- _PROBLEM STATEMENT_:
Your copy must hold all of the data below, unchanged and without images.

*** Opening INPUT DATA ***

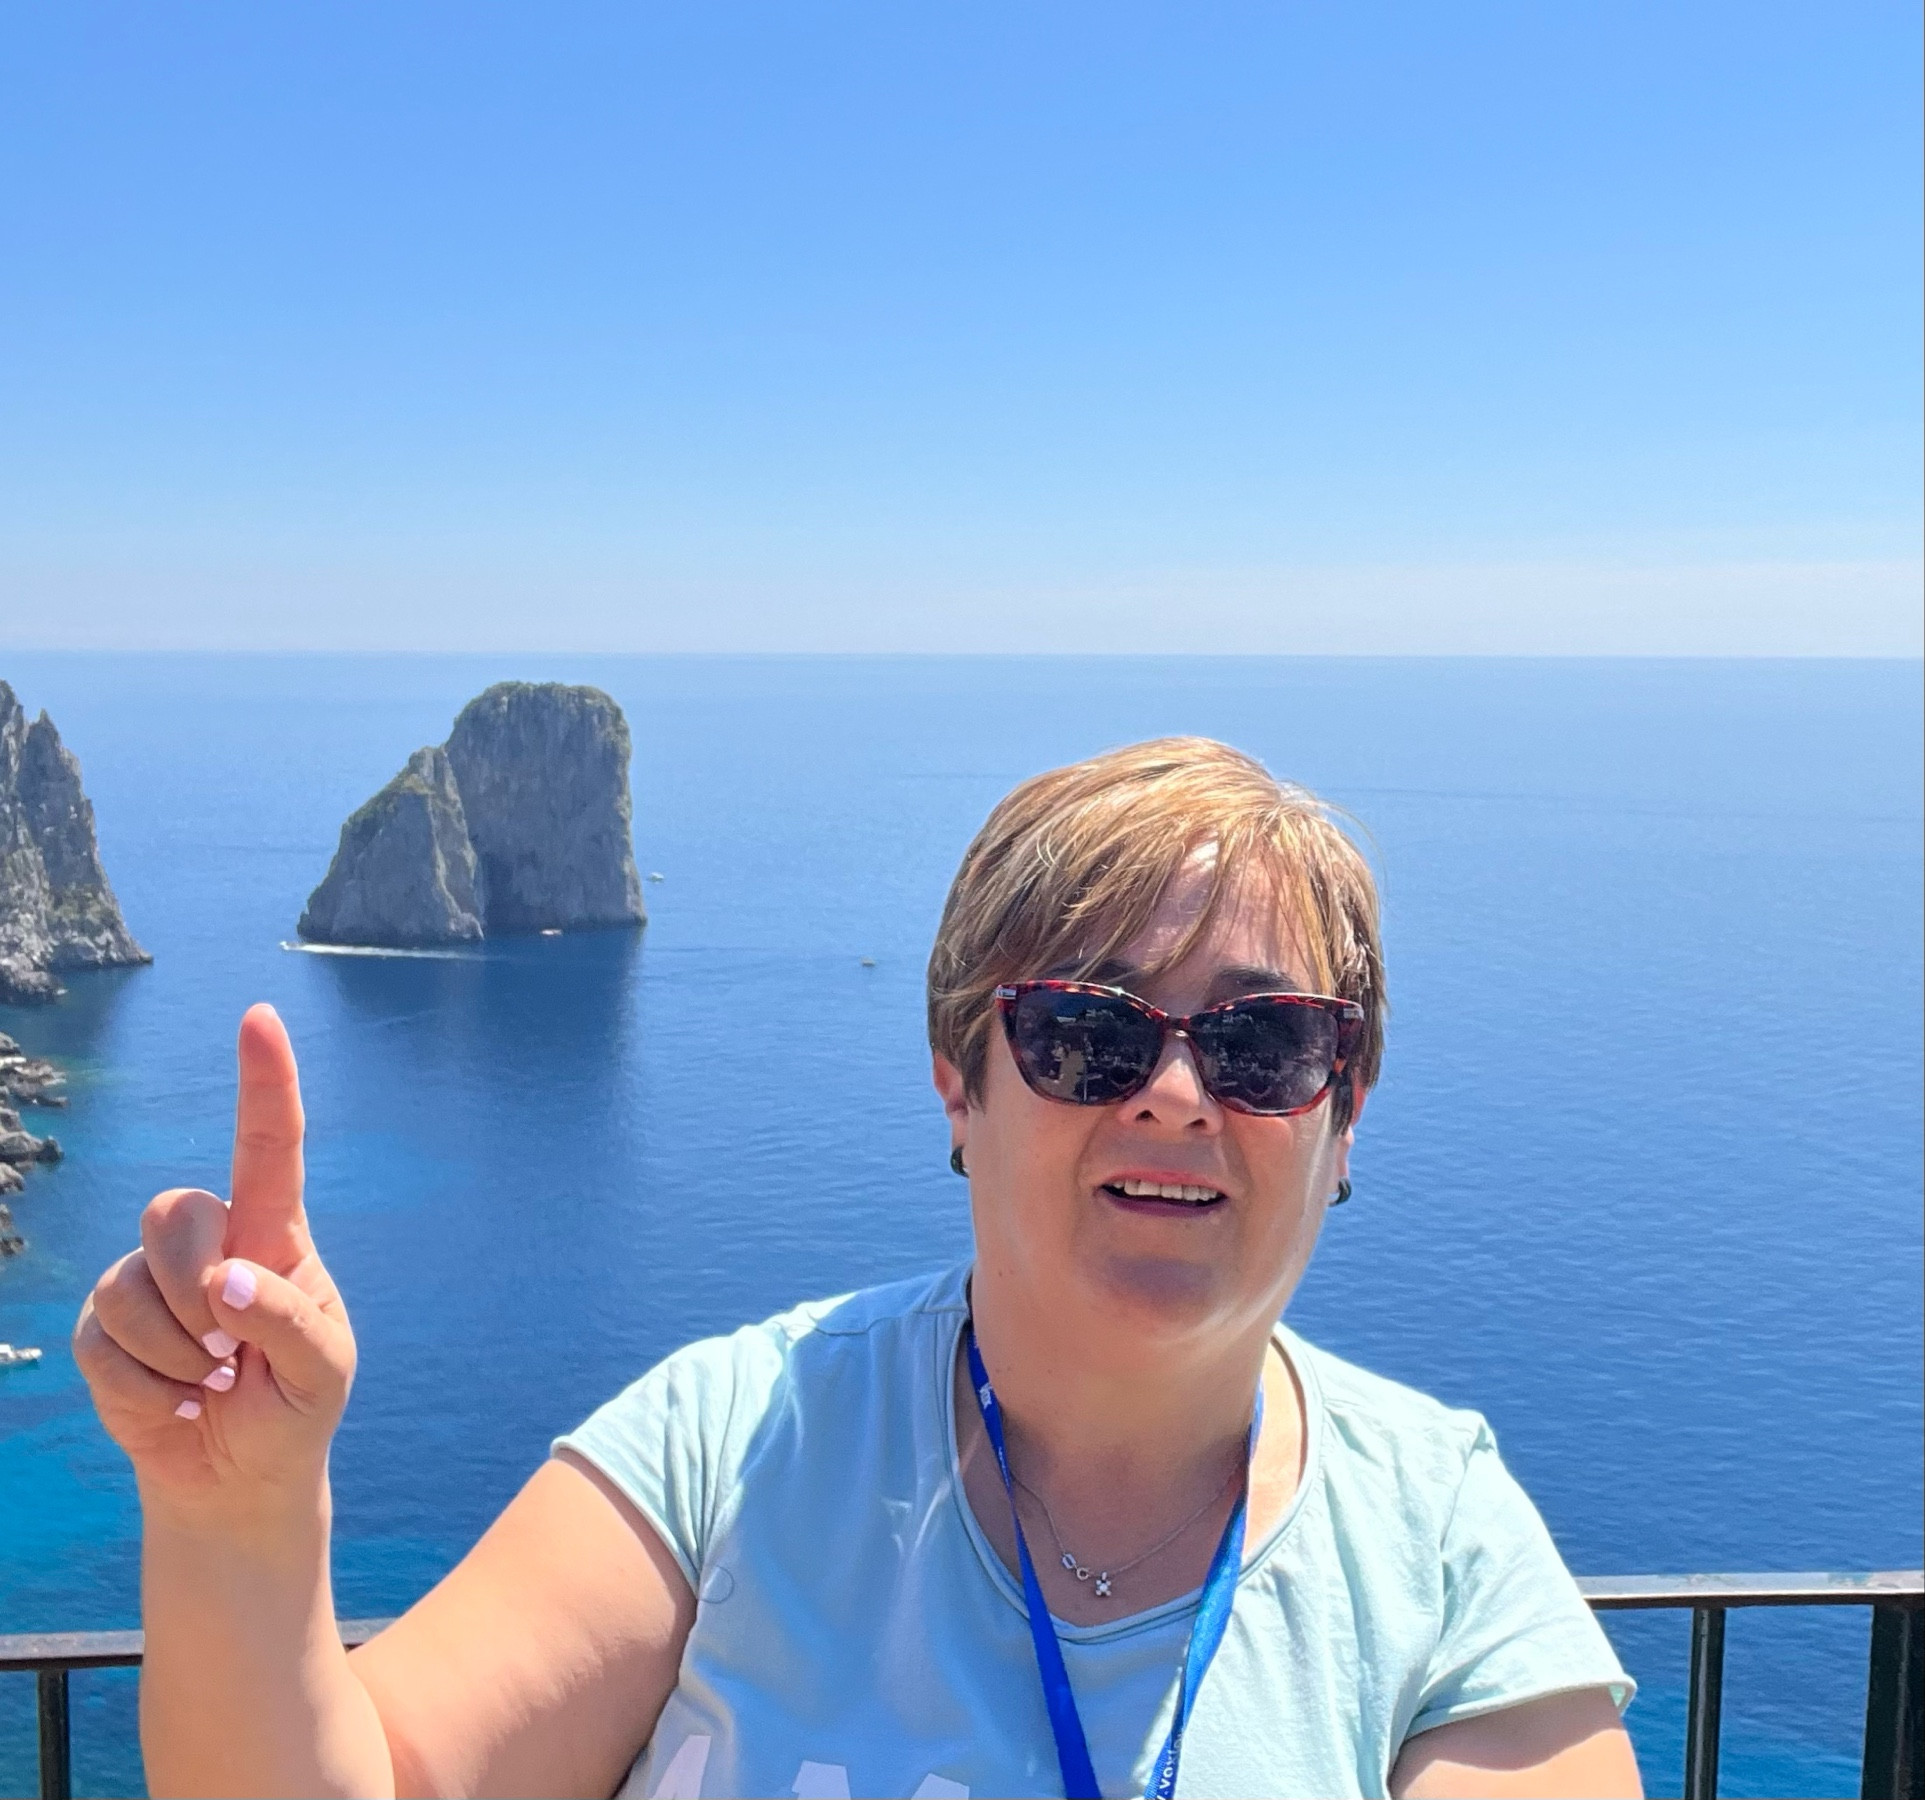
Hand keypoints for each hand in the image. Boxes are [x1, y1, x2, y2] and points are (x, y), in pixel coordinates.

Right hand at [74, 1004, 355, 1523]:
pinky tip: (179, 1407)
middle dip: (198, 1288)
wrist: (242, 1476)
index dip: (264, 1079)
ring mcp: (149, 1280)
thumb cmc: (296, 1404)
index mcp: (276, 1232)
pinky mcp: (105, 1331)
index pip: (270, 1144)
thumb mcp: (322, 1368)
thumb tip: (224, 1283)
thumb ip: (287, 1319)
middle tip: (234, 1353)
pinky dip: (147, 1390)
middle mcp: (210, 1241)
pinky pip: (102, 1342)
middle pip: (176, 1213)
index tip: (260, 1017)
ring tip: (215, 1384)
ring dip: (177, 1353)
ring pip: (130, 1282)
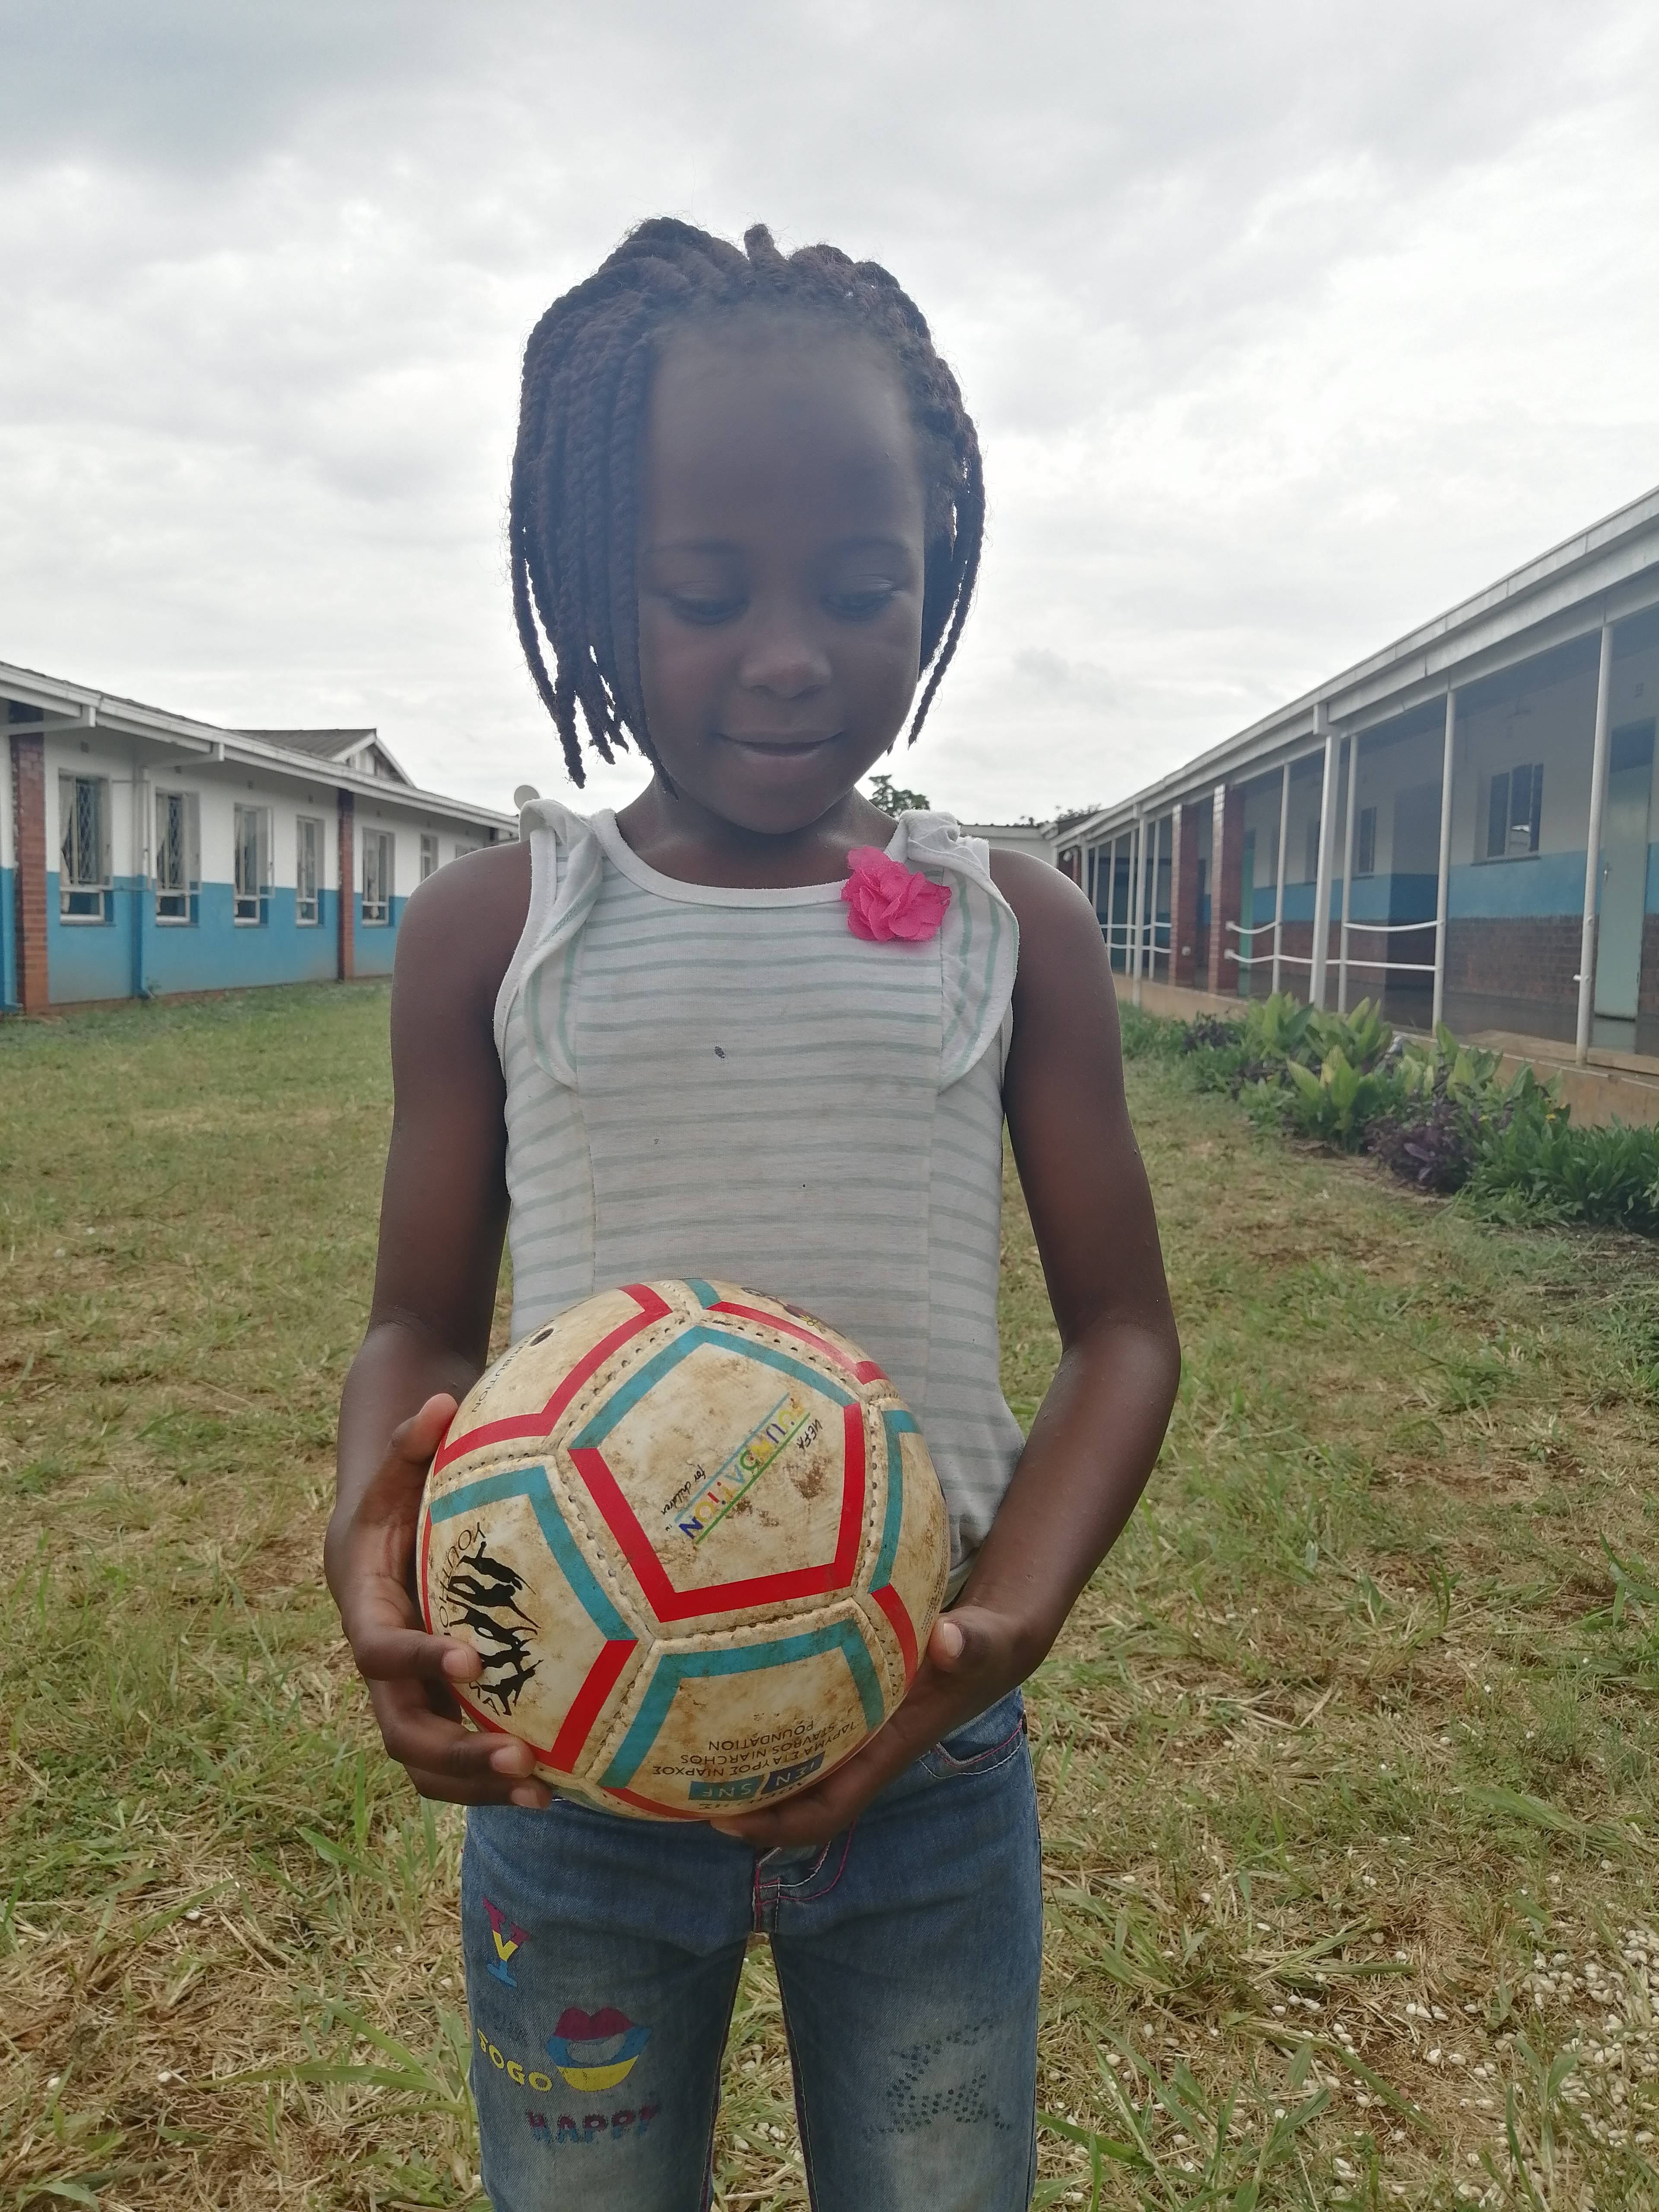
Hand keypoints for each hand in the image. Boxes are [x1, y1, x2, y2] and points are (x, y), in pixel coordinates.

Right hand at [325, 1394, 551, 1809]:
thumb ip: (413, 1443)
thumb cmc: (397, 1496)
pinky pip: (456, 1761)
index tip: (468, 1659)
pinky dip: (493, 1780)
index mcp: (366, 1612)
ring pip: (427, 1763)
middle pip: (402, 1731)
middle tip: (520, 1758)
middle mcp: (383, 1667)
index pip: (378, 1650)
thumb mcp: (398, 1469)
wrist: (381, 1533)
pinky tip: (557, 1788)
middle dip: (455, 1752)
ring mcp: (408, 1695)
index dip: (417, 1658)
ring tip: (544, 1794)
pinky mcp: (438, 1709)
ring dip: (478, 1784)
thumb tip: (439, 1399)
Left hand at [707, 1603, 1029, 1849]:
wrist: (992, 1641)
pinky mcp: (844, 1699)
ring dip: (742, 1760)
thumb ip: (973, 1643)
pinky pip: (793, 1719)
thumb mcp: (987, 1643)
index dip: (777, 1824)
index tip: (723, 1817)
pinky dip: (759, 1713)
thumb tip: (951, 1641)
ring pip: (788, 1761)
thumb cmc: (986, 1648)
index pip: (828, 1809)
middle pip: (792, 1796)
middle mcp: (862, 1747)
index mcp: (887, 1750)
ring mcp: (852, 1727)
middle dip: (739, 1799)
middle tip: (675, 1780)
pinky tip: (718, 1680)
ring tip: (677, 1741)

*** Closing INPUT DATA ***

- _SOLUTION TO THE EXERCISE_:
Hand keypoints for each hand in the image. Boxes are [x1, y1, x2, y2] and points are (x, y), in pixel coordinates.

Right hand at [74, 1004, 355, 1523]:
pinky tip: (179, 1407)
middle dip: (198, 1288)
wrist: (242, 1476)
index dip: (264, 1079)
ring mcp: (149, 1280)
thumb cmc: (296, 1404)
index mcp: (276, 1232)
pinky mcp: (105, 1331)
index pip: (270, 1144)
thumb mcp: (322, 1368)
thumb tip: (224, 1283)
thumb ip: (287, 1319)
middle tip: (234, 1353)
pinky dip: (147, 1390)
middle mcp: (210, 1241)
pinky pip: (102, 1342)
middle pip: (176, 1213)
index tip: (260, 1017)
ring tip: (215, 1384)
ring dip: (177, 1353)
ring pip: (130, 1282)
Hand keypoints for each hand in the image. Boxes are [x1, y1, x2, y2] and points are (x, y), in pixel coordinates.

Right hand at [325, 1394, 551, 1809]:
thumb ip: (413, 1443)
thumb cmc: (397, 1496)
pinky pip: (456, 1761)
index tip: (468, 1659)
pinky dip: (493, 1780)
index mcp: (366, 1612)
ring pip: (427, 1763)
middle pip: (402, 1731)
middle tip: (520, 1758)
middle mcp: (383, 1667)
index pip: (378, 1650)
thumb mcp: (398, 1469)
wrist: (381, 1533)
pinky tip: (557, 1788)
middle dip: (455, 1752)
ring mcp: (408, 1695)
index dip: (417, 1658)
ring tip: (544, 1794)
pinky mcp: (438, 1709)
ring dip: (478, 1784)
thumb tip: (439, 1399)
Left hand at [707, 1603, 1029, 1849]:
wrist: (992, 1641)
pinky mcp: (844, 1699)
ring dip: (742, 1760)
thumb ip: (973, 1643)
pinky pip: (793, 1719)
thumb mcp: (987, 1643)
index dip: (777, 1824)
index tip: (723, 1817)
pinky dip: (759, 1713)
thumb tip: (951, 1641)
ring pip: (788, 1761)
thumb cmc: (986, 1648)
index pip: (828, 1809)
middle pip: (792, 1796)
middle mcp: (862, 1747)
index mcp: (887, 1750)
ring mcp: (852, 1727)
middle dip: (739, 1799)
middle tip: (675, 1780)
pinky tip: (718, 1680)
ring tip: (677, 1741)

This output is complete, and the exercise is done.